I think there will be a niche for community banking for many years to come, but I agree with Brett King that the industry will continue to consolidate as a large number of banks will refuse to move beyond traditional banking to the way of the future.
When Thomas Friedman wrote the world was flat in 2005, he was explaining forces at work that were increasing the pace of globalism and making people and technology around the world more accessible. When Richard Florida wrote a counterargument in the Atlantic Monthlyin 2005, he argued that the world was “spiky” and that technology, innovation, and opportunity were all clustered around certain, urban centers around the world and opportunity was not created equally.
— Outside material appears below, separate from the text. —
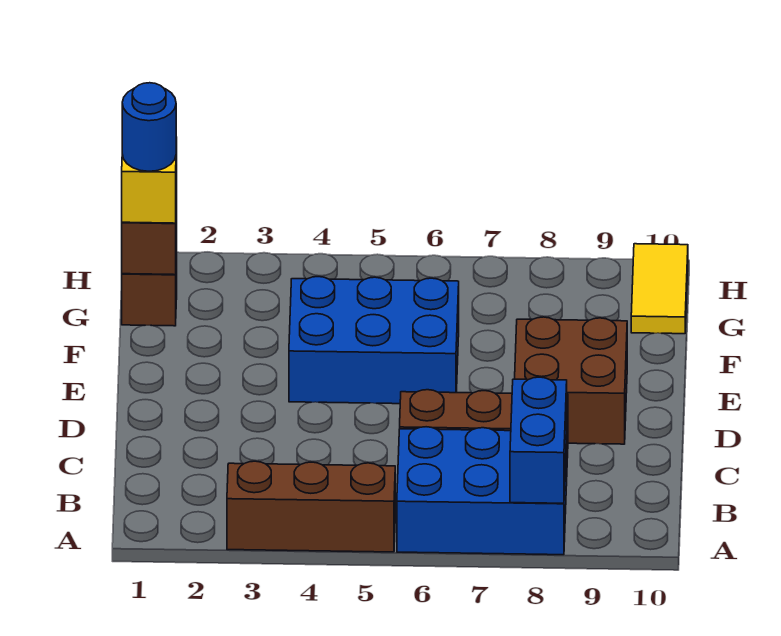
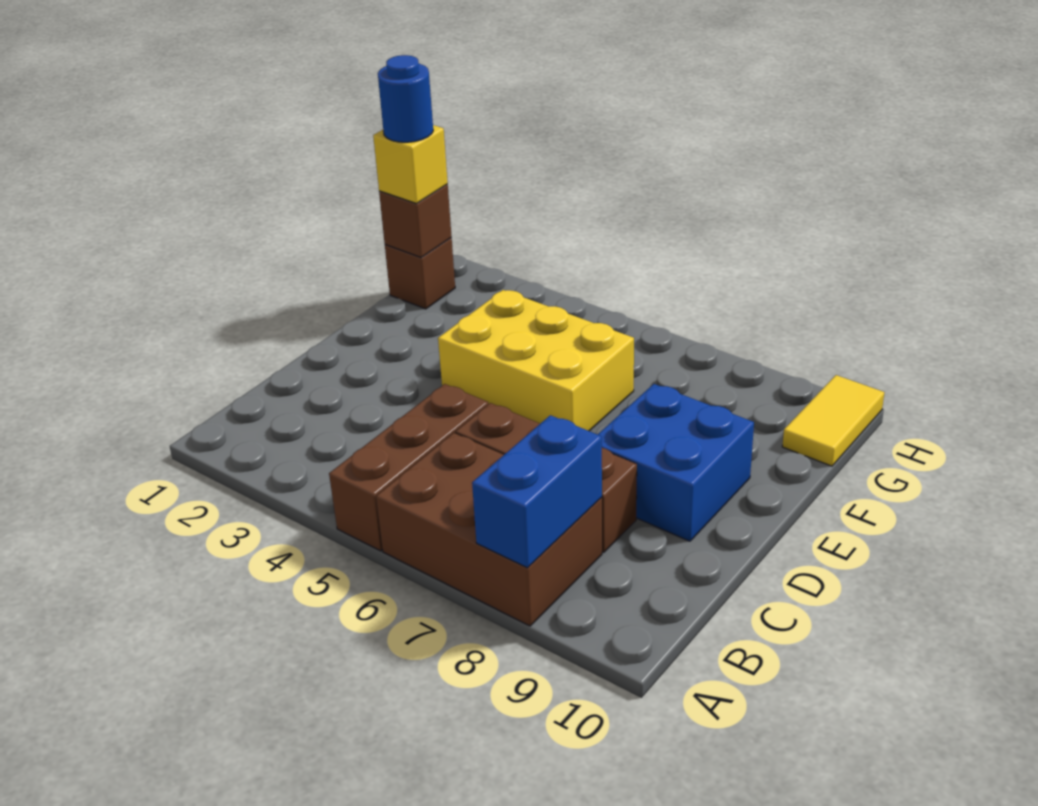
brown brick A3:A5 level 1 -> brown brick A5:C5 level 1
blue brick A6:B8 level 1 -> brown brick A6:B8 level 1
brown brick D8:E9 level 1 -> blue brick D8:E9 level 1
blue brick E4:F6 level 1 -> yellow brick E4:F6 level 1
I am wondering if they are both right, but for different reasons than they intended. First, maybe the world really is flat because information, opportunity, and technology are available at our fingertips, and the pace of technological advances are mind-boggling. It is easier to connect and do business with people from all over the world than it ever has been, and it gets simpler every day. However, maybe the world is spiky because—according to Richard Florida—talent, innovation, and investment are concentrated in specific urban centers that isolate and leave behind the rest of the world. The rest of the world that does not have the capacity or the resources to keep up and so are left in the valleys between the spikes.
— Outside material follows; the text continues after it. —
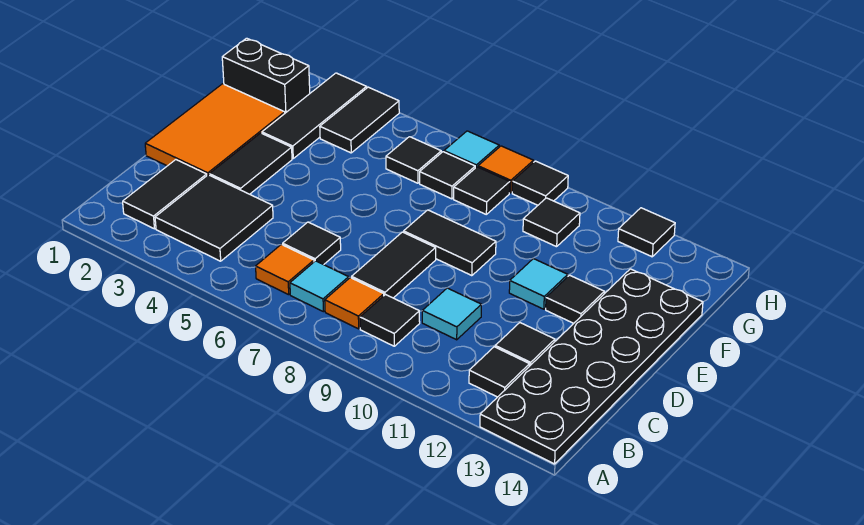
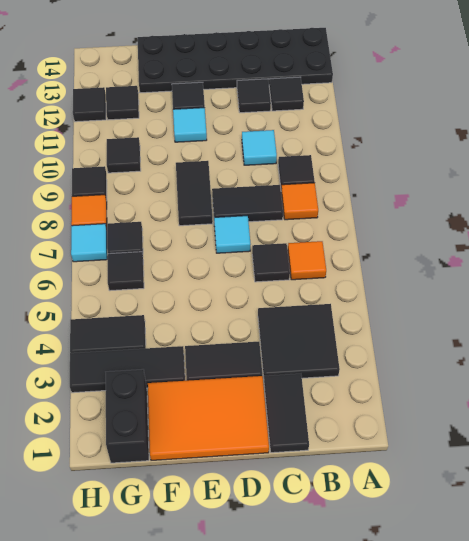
black tile B2:C2 level 1 -> black tile C1:C2 level 1
cyan tile B7 level 1 -> cyan tile D7 level 1
black tile G8 level 1 -> black tile G12 level 1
I think the reality is a combination of the two arguments. I think the world really is flat for the reasons Friedman describes. The internet connects people. Technology makes communication and collaboration simpler than ever. These resources improve efficiency and profitability, and the entire world is available to anyone who decides to go—physically or electronically—seek his or her fortune. However, the maybe the world being flat is really contributing to Florida’s claim that the world is really spiky. Instead of this technology providing access to anyone wherever he or she happens to live, maybe what is happening is the flat world provides the access to information that is the avenue for innovators and smart people to travel from other places in the world to the innovation centers. Maybe knowledge, access, and travel allow those innovators to find and relocate to maximize their own talent and opportunity. Maybe the world being flat isn’t as much about innovate where you’re from, but instead find where you can maximize your talents and relocate so you can be most effective. It also seems to be about money and access to capital, and it makes sense again that people are drawn to where the opportunity—money and capital in this case—is. The forces Friedman describes to explain the world flattening all seem reasonable, but they are not distributed equally across the globe. For example, the proliferation of internet, cell phones, access to information, etc. have not been distributed equally around the world. Instead, these technologies are used where there is money for private and government investment, where there is a technology and information friendly political environment, and where there is incentive to invest. This seems like it spikes, rather than flattens the world.
Nick Bostrom gave a TED Talk in 2015 where he talked about the possibility of computers becoming smarter than humans. I’m not sure his premise promotes a flat world. Instead, it seems like computers becoming smarter than humans might accelerate the pace of computers absorbing jobs for humans. Whatever the reality, access to information and the global community has the potential to compress the world and make successful connections abroad easier. The challenge will be to bring others with us when we maximize the benefit of a flat world.